# Форум на русском языке  > Решения по информационной безопасности  > Межсетевые экраны (firewall)  >  Необходимо настроить сетевые правила

## kiriot

Поставил Outpost Firewall Pro 2007 Версия: 6.0.2160.205.040
Теперь нужно настроить сетевые правила для того чтобы все лишние порты и движения перекрыть. Когда включаю режим блокировки у меня The Bat не может соединиться с маил.ру и сервером почты корпоративным. А в режиме обучения проблем нет но каждый раз Бат лезет на новый порт 1390, 1350 и так далее...
Подскажите как грамотно настроить файрвол.
Антивир стоит DR web 4.44 beta

----------

Надоело быть жертвой? Стань профи по информационной безопасности, получай самую свежую информацию об угрозах и средствах защиты от ведущего российского аналитического центра Anti-Malware.ru:

----------


## XP user

> Поставил Outpost Firewall Pro 2007 Версия: 6.0.2160.205.040
> Теперь нужно настроить сетевые правила для того чтобы все лишние порты и движения перекрыть. Когда включаю режим блокировки у меня The Bat не может соединиться с маил.ру и сервером почты корпоративным. А в режиме обучения проблем нет но каждый раз Бат лезет на новый порт 1390, 1350 и так далее...

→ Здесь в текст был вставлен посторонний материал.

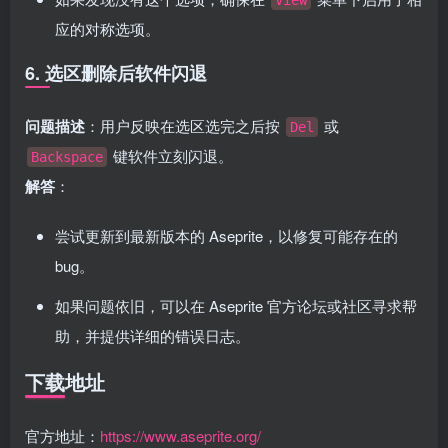
View
应的对称选项。
6. 选区删除后软件闪退
问题描述
：用户反映在选区选完之后按
或
Del
键软件立刻闪退。
Backspace
解答
：
尝试更新到最新版本的 Aseprite，以修复可能存在的
bug。
如果问题依旧，可以在 Aseprite 官方论坛或社区寻求帮
助，并提供详细的错误日志。
下载地址
官方地址：
https://www.aseprite.org/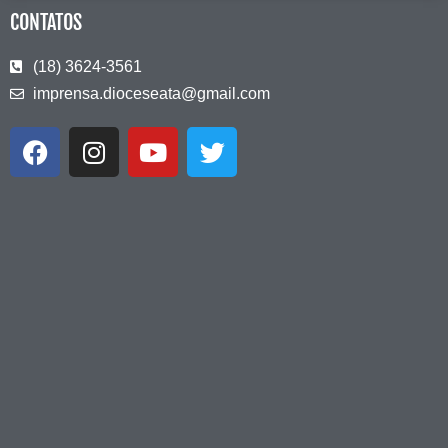
CONTATOS
(18) 3624-3561
imprensa.dioceseata@gmail.com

1390 и 1350 - Это *локальные* порты, кажется. Покажите, пожалуйста, какие правила у вас уже есть.

Если коротко про почтовые клиенты, то тогда они работают с помощью исходящих ТСР-соединений через локальные порты 1024-4999 и удалённые порты 25, 80–83, 110, 119, 143, 389, 443 и 995. 
80-83 и 433 настоятельно рекомендую НЕ разрешать - в идеале надо бы получить только текстовые сообщения, а ничего в html. 
Далее они ещё и DNS запросы делают (удалённый порт 53 UDP по DNS-адресам вашего провайдера)

25-ый и 110-ый не трогать – они отвечают за выполнение основной функции. 
119 Для группы новостей. Если вы не получаете сообщения групп новостей, то тогда и это разрешить не надо - правило можно удалить. 
143-й порт отвечает за работу с почтой по протоколу IMAP. Нет IMAP – удалим правило. 
Через 389-й порт можно получить доступ к серверу LDAP. Дома это вряд ли пригодится - удалим правило.
995 – получение почты по протоколу РОРЗ, используя защищённое соединение SSL/TLS. Если вам это не нужно, то тогда удалите 995-й порт в правилах. 
Самое главное - посмотреть на:
* направление - исходящие или входящие
* удалённые адреса. По умолчанию должны быть запрещены входящие соединения для Интернет адресов, и разрешено только те исходящие, которые обязательно требуются. Но с 127.0.0.1 (local host) скорее всего потребует разрешения в обоих направлениях (диапазон 1024-4999).

Paul

----------


## kiriot

> 1390 и 1350 - Это *локальные* порты, кажется. Покажите, пожалуйста, какие правила у вас уже есть.


Как их показать?




> 25-ый и 110-ый не трогать – они отвечают за выполнение основной функции. 
> 119 Для группы новостей. Если вы не получаете сообщения групп новостей, то тогда и это разрешить не надо - правило можно удалить. 
> 143-й порт отвечает за работу с почтой по протоколу IMAP. Нет IMAP – удалим правило. 
> Через 389-й порт можно получить доступ к серверу LDAP. Дома это вряд ли пригодится - удалим правило.
> 995 – получение почты по протоколу РОРЗ, используя защищённое соединение SSL/TLS. Если вам это не нужно, то тогда удалите 995-й порт в правилах.



К сожалению я в этом абсолютный дерево. Если не сложно пожалуйста распишите подробнее что и где нажимать иначе полный неразберих  :Shocked:

----------